§ TASK LIST:
1) Answer each question from the text on Cuba's ELAM medical school.
(a) How many cable television stations does the ELAM facility offer?
(b) In what year did the ELAM program start?
(c) Which items does the U.S. embargo not allow to be sold to Cuba?
2) Duplicate the passage of the text on Cuba's ELAM medical school from "ELAM says its" to "to ten stations.".

§ DOCUMENT EXTRACT:
Privileges, Limitations, and Lessons Learned

ELAM says its foreign students have everything they need during medical school. In fact, it might be more comfortable than what they had back home. The large facility comes with a spectacular oceanside view, sports fields, dormitories, cafeterias, a barber and beauty salons, a computer lab with internet access, and cable television with up to ten stations.

But over the years, those very luxuries have raised some concerns among Cubans, especially ones studying in the other state-run schools, notes Dr. Romy Aranguiz, a Cuban doctor who works in Fort Meyers, Fla. She began her medical studies in Cuba and finished them with a specialization in rheumatology in the United States. The ELAM program started in 1999, while she was studying at the University of Medical Sciences of Havana. Her professors asked students like her to mentor ELAM’s incoming class, and that stirred up some mixed emotions. Cuba was barely on the road to recovery after the collapse of the Soviet Union sent it into an economic crisis.

“We liked the concept that they would go back and help in poor communities, but we were a little upset because things were already hard for us,” she said, noting that while ELAM students had all their expenses covered, their Cuban counterparts had practically no access to the latest books or transportation to get to class. “I think it was a normal reaction, but it was also nice because up until then, we didn’t have access to people from elsewhere. To meet people from other countries was a great experience,” she said.

She agrees with ELAM faculty and students that Cuba has one of the best preventative healthcare systems in the world, one that can stretch limited resources to meet a wide array of needs. Still, she says her own specialization doesn’t exist in Cuba, which isn’t focused on the medicines and procedures needed for treating debilitating muscle and joint problems.

“The population is aging really fast, the middle-aged population is dying at high rates, there’s not enough young people to take the jobs – how are you going to keep working with arthritis? It’s a problem,” she said.

Plus, she added, many ailments can be quickly diagnosed with just one CT scan or MRI, technology which is hard to come by in most Cuban hospitals. “You cannot do empirical medicine without resources,” she said. López Gutiérrez agrees the lack of resources can create obstacles. For example, even if the U.S. embargo allows for the sale of most medicine and medical supplies to Cuba, medical books and some medical equipment are not.

“It would be so much more cost-effective if we could purchase these things from Florida,” he said, although he added that Cuba has defended itself by creating its own medical books, and coordinating carefully so that schools know exactly what items they need before going on a supplies mission to Asia.

§ DATA SHOWN:
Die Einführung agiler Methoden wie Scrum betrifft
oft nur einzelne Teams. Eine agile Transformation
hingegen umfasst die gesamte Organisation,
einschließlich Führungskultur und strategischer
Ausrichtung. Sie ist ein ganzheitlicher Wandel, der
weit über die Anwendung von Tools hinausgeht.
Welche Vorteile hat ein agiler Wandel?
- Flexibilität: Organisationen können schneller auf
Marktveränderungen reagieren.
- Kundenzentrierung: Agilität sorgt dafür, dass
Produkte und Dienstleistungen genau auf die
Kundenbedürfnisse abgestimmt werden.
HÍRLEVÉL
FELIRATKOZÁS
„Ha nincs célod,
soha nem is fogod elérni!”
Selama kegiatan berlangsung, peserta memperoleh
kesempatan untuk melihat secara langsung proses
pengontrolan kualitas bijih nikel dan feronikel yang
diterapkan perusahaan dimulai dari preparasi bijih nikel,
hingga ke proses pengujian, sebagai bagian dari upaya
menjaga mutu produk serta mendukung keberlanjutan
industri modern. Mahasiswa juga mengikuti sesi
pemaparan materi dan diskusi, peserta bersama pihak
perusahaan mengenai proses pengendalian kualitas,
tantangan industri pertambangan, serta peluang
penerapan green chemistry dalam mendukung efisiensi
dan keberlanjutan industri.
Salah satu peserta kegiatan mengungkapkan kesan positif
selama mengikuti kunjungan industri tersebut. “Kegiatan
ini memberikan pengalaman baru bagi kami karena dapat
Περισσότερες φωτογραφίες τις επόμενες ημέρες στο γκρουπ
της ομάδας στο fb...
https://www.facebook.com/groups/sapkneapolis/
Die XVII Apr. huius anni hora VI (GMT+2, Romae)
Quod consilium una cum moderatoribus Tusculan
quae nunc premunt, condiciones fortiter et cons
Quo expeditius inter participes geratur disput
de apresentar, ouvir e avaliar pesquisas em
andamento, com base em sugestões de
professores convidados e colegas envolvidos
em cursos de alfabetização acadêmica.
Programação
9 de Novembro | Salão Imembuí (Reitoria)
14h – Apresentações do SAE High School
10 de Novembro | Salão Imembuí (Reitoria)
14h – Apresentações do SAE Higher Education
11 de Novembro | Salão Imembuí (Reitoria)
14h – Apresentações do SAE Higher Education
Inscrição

§ ANSWER LIST:
1)
(a) Up to ten stations.
(b) 1999.
(c) Medical books and some medical equipment.

2)
ELAM says its foreign students have everything they need during medical school. In fact, it might be more comfortable than what they had back home. The large facility comes with a spectacular oceanside view, sports fields, dormitories, cafeterias, a barber and beauty salons, a computer lab with internet access, and cable television with up to ten stations.